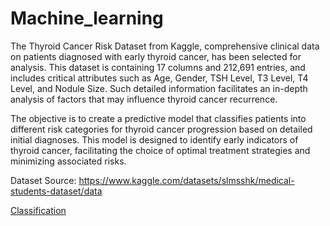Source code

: # Machine_learning

The Thyroid Cancer Risk Dataset from Kaggle, comprehensive clinical data on patients diagnosed with early thyroid cancer, has been selected for analysis. This dataset is containing 17 columns and 212,691 entries, and includes critical attributes such as Age, Gender, TSH Level, T3 Level, T4 Level, and Nodule Size. Such detailed information facilitates an in-depth analysis of factors that may influence thyroid cancer recurrence.

The objective is to create a predictive model that classifies patients into different risk categories for thyroid cancer progression based on detailed initial diagnoses. This model is designed to identify early indicators of thyroid cancer, facilitating the choice of optimal treatment strategies and minimizing associated risks.

Dataset Source: https://www.kaggle.com/datasets/slmsshk/medical-students-dataset/data

[Classification](./Project2_Classification.ipynb)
------------
-- Goal of the exercise --
Although the records include pictures, the copy should reproduce every line exactly and none of the pictures.

-- Expected answer --
Source code

: # Machine_learning

The Thyroid Cancer Risk Dataset from Kaggle, comprehensive clinical data on patients diagnosed with early thyroid cancer, has been selected for analysis. This dataset is containing 17 columns and 212,691 entries, and includes critical attributes such as Age, Gender, TSH Level, T3 Level, T4 Level, and Nodule Size. Such detailed information facilitates an in-depth analysis of factors that may influence thyroid cancer recurrence.

The objective is to create a predictive model that classifies patients into different risk categories for thyroid cancer progression based on detailed initial diagnoses. This model is designed to identify early indicators of thyroid cancer, facilitating the choice of optimal treatment strategies and minimizing associated risks.

Dataset Source: https://www.kaggle.com/datasets/slmsshk/medical-students-dataset/data

[Classification](./Project2_Classification.ipynb)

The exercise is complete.